The authors of the book I Can't Believe It's a Bigger and Better Updated Unofficial Simpsons Guide, Gary Russell and Gareth Roberts, said: "Homer's chili-induced trip is brilliant, complete with the surreal tortoise and Indian spirit guide." The episode was placed eighth on AskMen.com's "Top 10: Simpsons Episodes" list, and in his book Planet Simpson, Chris Turner named the episode as being one of his five favorites, although he found the ending too sentimental. In 2019, Time ranked the episode seventh in its list of 10 best Simpsons episodes picked by Simpsons experts.

In 2011, Keith Plocek of LA Weeklys Squid Ink blog listed "El Viaje Misterioso de Nuestro Jomer (The Mysterious Voyage of Homer)" as the best episode of the show with a food theme.

IGN ranked Johnny Cash's performance as the 14th-best guest appearance in the show's history.
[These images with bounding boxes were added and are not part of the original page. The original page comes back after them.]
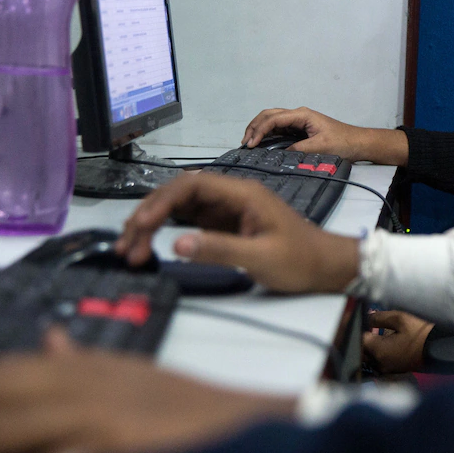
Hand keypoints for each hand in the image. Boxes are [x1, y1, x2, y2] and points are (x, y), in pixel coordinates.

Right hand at [115, 173, 360, 292]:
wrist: (326, 266)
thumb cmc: (301, 260)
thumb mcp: (261, 257)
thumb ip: (220, 250)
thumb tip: (177, 243)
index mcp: (243, 194)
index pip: (192, 185)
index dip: (161, 201)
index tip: (139, 224)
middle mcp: (232, 196)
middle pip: (179, 194)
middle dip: (148, 215)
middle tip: (127, 246)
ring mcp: (227, 210)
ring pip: (180, 208)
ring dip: (152, 224)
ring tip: (131, 250)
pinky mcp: (225, 225)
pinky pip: (189, 221)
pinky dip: (166, 232)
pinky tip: (150, 246)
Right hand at [242, 107, 385, 162]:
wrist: (358, 143)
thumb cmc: (343, 142)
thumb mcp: (320, 147)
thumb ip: (298, 150)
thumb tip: (279, 153)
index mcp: (302, 115)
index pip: (274, 119)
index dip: (260, 130)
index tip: (251, 144)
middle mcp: (298, 115)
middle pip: (269, 115)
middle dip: (254, 126)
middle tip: (244, 143)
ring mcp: (298, 121)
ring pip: (272, 120)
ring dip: (258, 129)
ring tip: (248, 143)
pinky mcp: (299, 129)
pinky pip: (278, 128)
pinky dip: (267, 133)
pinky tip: (260, 143)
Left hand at [362, 311, 434, 375]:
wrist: (441, 348)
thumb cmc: (421, 332)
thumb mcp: (400, 318)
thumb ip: (379, 317)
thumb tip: (366, 318)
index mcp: (378, 351)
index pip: (358, 338)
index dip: (355, 326)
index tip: (354, 317)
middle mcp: (379, 363)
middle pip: (360, 350)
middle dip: (360, 336)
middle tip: (363, 322)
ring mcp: (386, 368)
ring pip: (368, 356)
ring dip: (367, 343)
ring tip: (371, 328)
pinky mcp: (393, 369)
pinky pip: (378, 360)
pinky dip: (376, 350)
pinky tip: (381, 338)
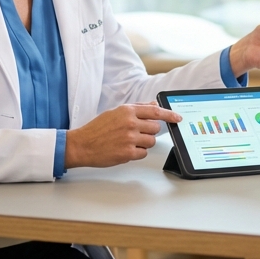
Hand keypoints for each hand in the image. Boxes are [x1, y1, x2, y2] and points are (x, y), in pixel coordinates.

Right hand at [64, 103, 180, 167]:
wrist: (81, 145)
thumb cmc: (97, 129)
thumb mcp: (115, 112)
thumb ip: (137, 108)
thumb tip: (154, 105)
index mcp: (127, 111)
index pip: (155, 111)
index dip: (170, 115)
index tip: (178, 118)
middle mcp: (130, 123)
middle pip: (155, 128)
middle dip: (149, 132)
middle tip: (136, 133)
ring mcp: (129, 138)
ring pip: (151, 141)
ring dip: (144, 143)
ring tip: (129, 142)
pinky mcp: (127, 153)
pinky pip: (143, 153)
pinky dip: (137, 153)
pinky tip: (125, 149)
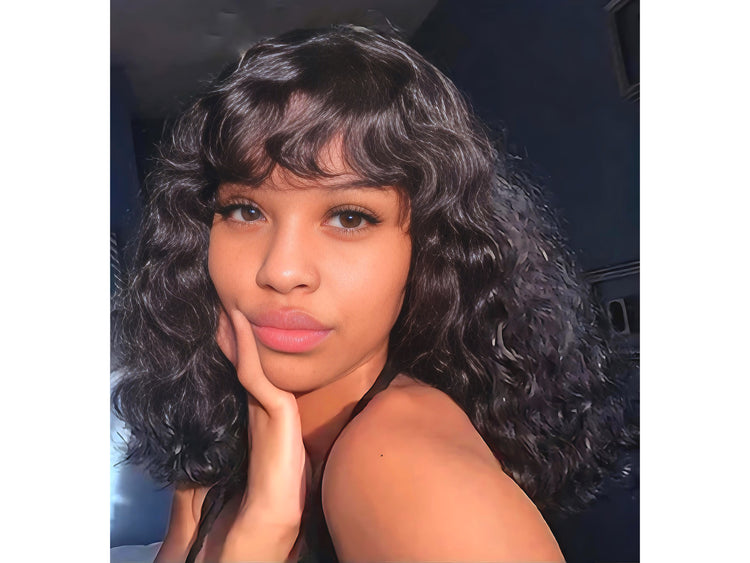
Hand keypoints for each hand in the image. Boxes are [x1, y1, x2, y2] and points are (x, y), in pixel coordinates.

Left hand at [216, 307, 311, 559]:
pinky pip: (257, 375)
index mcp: (260, 414)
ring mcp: (274, 408)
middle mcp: (267, 406)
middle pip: (250, 360)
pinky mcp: (280, 414)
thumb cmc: (253, 491)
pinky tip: (240, 327)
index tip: (220, 318)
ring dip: (242, 333)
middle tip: (226, 299)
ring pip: (255, 361)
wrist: (267, 516)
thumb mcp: (228, 456)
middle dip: (237, 331)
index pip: (243, 371)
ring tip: (231, 304)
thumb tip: (198, 417)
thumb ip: (218, 436)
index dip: (232, 345)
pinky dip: (248, 349)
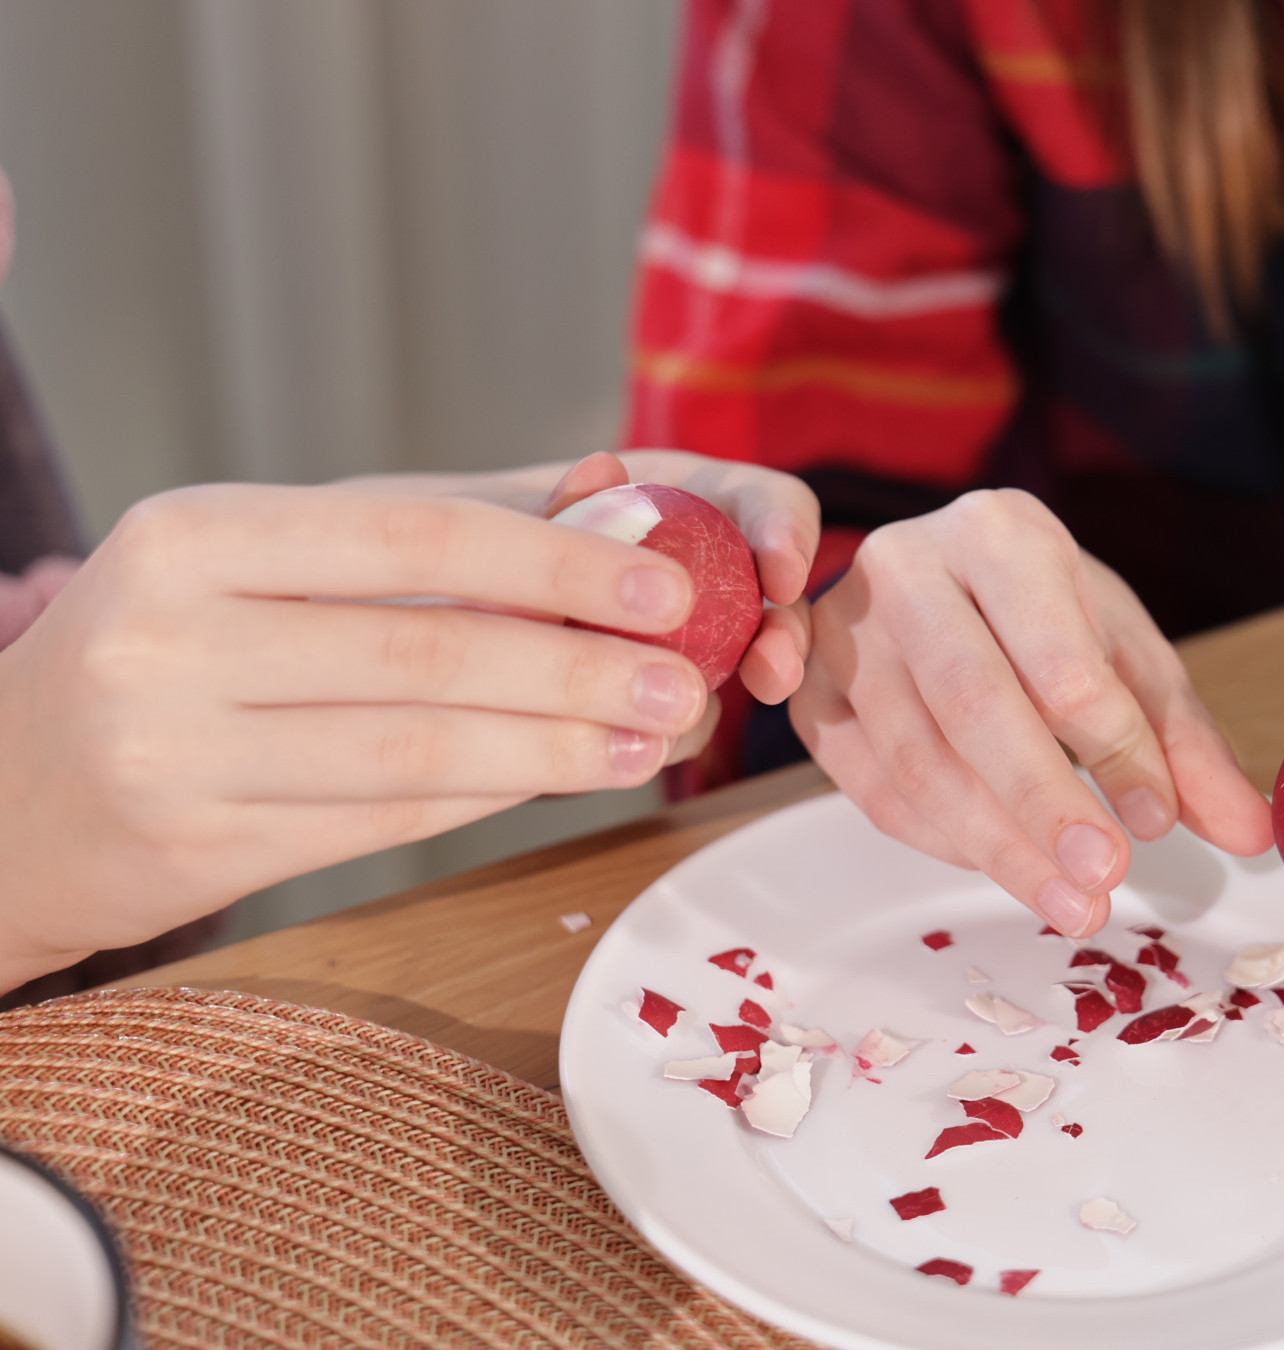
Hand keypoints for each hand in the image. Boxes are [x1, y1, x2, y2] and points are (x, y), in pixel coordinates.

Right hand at [0, 465, 813, 988]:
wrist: (5, 794)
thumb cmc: (166, 652)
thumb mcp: (257, 562)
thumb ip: (424, 538)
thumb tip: (608, 497)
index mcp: (195, 534)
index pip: (413, 535)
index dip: (556, 562)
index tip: (669, 583)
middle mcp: (169, 635)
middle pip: (428, 652)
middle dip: (581, 668)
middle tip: (689, 681)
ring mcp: (173, 750)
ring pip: (417, 750)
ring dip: (558, 748)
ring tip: (656, 738)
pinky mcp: (196, 848)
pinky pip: (384, 820)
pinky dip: (494, 797)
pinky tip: (571, 777)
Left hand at [357, 447, 820, 713]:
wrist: (358, 622)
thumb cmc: (413, 545)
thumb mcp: (472, 515)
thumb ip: (546, 504)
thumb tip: (604, 471)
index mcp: (664, 497)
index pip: (759, 500)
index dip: (784, 529)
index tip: (779, 571)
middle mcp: (678, 573)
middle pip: (770, 597)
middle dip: (785, 632)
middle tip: (770, 671)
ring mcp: (658, 650)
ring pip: (726, 673)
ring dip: (725, 690)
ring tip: (691, 715)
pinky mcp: (625, 716)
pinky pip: (664, 730)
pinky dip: (657, 735)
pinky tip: (632, 743)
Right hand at [789, 489, 1271, 937]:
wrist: (933, 583)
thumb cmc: (1040, 618)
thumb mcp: (1127, 659)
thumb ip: (1184, 745)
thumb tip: (1250, 832)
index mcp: (1000, 533)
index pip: (1059, 654)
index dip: (1114, 746)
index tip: (1156, 821)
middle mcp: (908, 565)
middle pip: (974, 703)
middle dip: (1043, 805)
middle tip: (1103, 880)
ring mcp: (842, 627)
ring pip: (915, 755)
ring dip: (995, 845)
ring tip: (1069, 905)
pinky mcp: (808, 690)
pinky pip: (870, 784)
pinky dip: (939, 838)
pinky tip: (1000, 864)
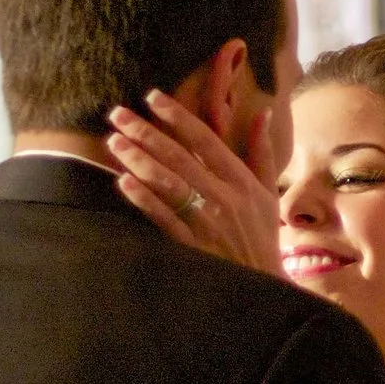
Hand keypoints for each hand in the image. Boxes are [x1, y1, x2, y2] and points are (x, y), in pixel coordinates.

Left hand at [106, 91, 281, 274]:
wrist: (263, 286)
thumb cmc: (264, 237)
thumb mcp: (270, 192)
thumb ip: (262, 151)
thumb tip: (263, 112)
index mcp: (241, 180)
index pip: (205, 140)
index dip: (177, 116)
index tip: (152, 97)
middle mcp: (224, 197)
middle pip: (180, 157)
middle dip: (146, 133)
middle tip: (118, 114)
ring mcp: (207, 222)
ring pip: (169, 184)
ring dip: (139, 160)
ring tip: (114, 142)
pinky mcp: (193, 246)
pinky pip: (164, 218)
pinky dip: (145, 200)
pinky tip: (124, 182)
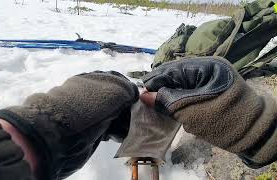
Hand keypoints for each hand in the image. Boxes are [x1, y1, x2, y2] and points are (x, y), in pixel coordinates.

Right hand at [140, 56, 276, 167]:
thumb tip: (143, 95)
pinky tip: (170, 103)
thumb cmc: (224, 121)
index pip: (172, 69)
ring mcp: (210, 75)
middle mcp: (208, 66)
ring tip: (156, 103)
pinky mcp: (211, 86)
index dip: (155, 81)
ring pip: (181, 80)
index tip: (141, 94)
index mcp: (206, 66)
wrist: (254, 132)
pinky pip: (189, 86)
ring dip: (168, 91)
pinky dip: (178, 95)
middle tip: (147, 100)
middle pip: (176, 73)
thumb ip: (166, 101)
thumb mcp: (191, 112)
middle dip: (161, 86)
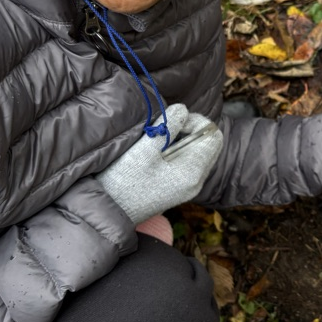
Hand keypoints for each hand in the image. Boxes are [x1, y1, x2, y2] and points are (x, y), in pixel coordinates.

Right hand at [97, 104, 223, 223]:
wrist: (108, 212)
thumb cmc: (122, 182)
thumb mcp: (143, 150)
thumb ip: (166, 127)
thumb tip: (183, 109)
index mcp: (193, 171)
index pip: (213, 136)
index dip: (196, 121)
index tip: (172, 121)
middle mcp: (197, 181)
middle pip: (209, 143)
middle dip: (190, 128)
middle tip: (165, 127)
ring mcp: (189, 186)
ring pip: (199, 151)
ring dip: (183, 139)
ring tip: (159, 140)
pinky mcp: (179, 188)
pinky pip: (189, 161)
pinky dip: (178, 150)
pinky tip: (158, 151)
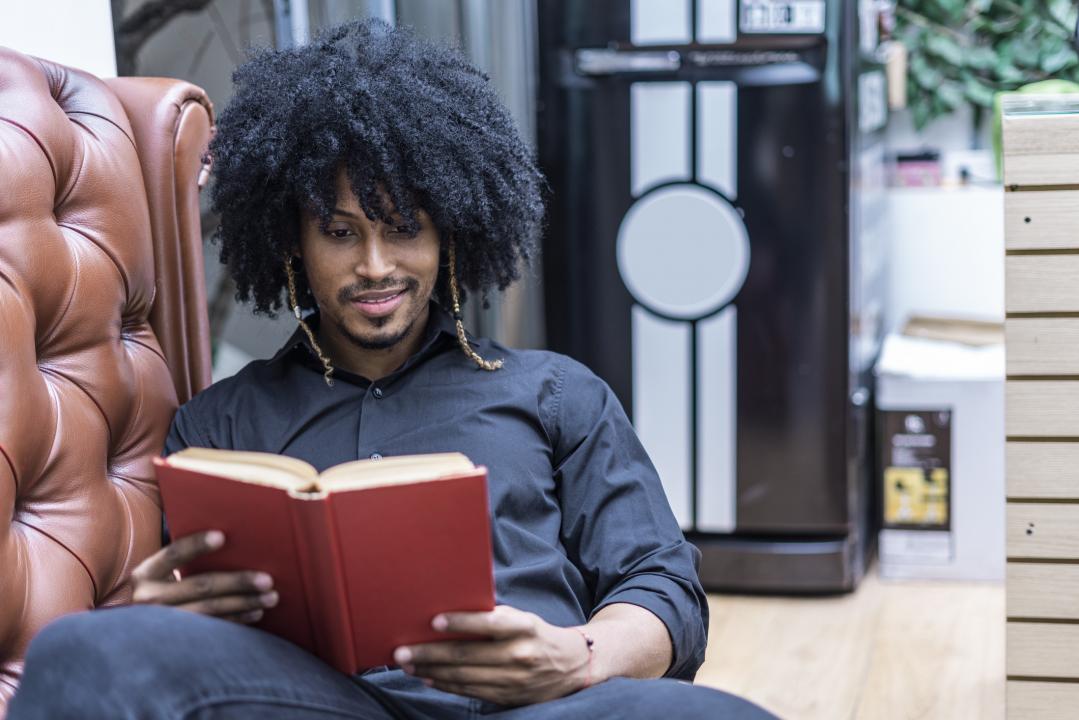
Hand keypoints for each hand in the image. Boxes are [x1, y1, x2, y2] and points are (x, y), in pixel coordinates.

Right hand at [130, 530, 277, 623]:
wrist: (136, 635)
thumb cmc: (160, 592)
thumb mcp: (160, 576)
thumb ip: (182, 562)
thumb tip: (230, 540)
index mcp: (145, 574)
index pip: (173, 554)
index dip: (196, 545)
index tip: (222, 536)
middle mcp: (148, 599)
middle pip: (200, 586)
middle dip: (238, 581)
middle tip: (267, 579)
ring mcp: (161, 623)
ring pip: (210, 610)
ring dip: (244, 603)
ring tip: (270, 597)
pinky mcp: (175, 641)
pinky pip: (212, 628)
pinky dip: (236, 619)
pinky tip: (255, 612)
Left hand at [393, 605, 590, 706]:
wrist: (573, 665)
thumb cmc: (538, 634)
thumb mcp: (523, 618)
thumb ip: (494, 617)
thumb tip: (452, 614)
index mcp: (524, 627)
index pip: (489, 624)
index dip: (461, 623)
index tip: (434, 622)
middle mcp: (519, 654)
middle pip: (467, 656)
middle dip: (430, 654)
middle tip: (402, 652)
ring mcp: (513, 679)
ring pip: (464, 676)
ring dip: (432, 671)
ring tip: (408, 665)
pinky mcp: (508, 696)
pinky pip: (470, 691)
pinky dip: (447, 685)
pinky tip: (429, 678)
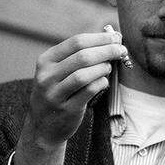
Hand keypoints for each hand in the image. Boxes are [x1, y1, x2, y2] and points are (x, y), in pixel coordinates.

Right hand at [23, 29, 128, 149]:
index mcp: (45, 61)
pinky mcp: (67, 109)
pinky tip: (104, 81)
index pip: (76, 42)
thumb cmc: (57, 93)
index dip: (100, 38)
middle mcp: (47, 76)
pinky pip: (89, 92)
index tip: (116, 37)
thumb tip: (109, 39)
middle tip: (121, 50)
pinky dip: (101, 83)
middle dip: (107, 50)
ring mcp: (55, 94)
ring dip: (103, 67)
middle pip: (82, 56)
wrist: (42, 127)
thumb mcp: (56, 73)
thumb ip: (76, 57)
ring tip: (111, 66)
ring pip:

Cash also appeared on AOL's list of their 25 favorite The Simpsons guest stars, and on The Times Simon Crerar's list of the 33 funniest cameos in the history of the show. Andrew Martin of Prefix Mag named Cash his third-favorite musical guest on The Simpsons out of a list of ten.

Fred Topel of Crave Online named it the best episode of the entire series.

In The A.V. Club, Oliver Sava writes that "The spirit quest sequence is one of animator David Silverman's finest moments on the show." He also praises Cash's performance: "He's the perfect casting choice for Homer's spirit guide, with a deep, commanding voice that fully captures the immense gravity of the character's words. When you have Johnny Cash saying something, it sounds important, and that natural authority makes his humorous lines even funnier." Of the story, Sava writes: "Because this kind of thing has happened so many times in the past, the viewer can sympathize with Marge's feelings, but we've also seen the love between the spouses in their best moments, so we want them to find their way back to each other. And they do, because this is a love that is truly written in the stars."

==In other media==

The episode was later adapted for the Simpsons Level Pack in Traveller's Tales' 2015 video game Lego Dimensions as the exclusive level for Homer Simpson, reusing audio from the episode for Cash as the Space Coyote and series lead Dan Castellaneta as Homer.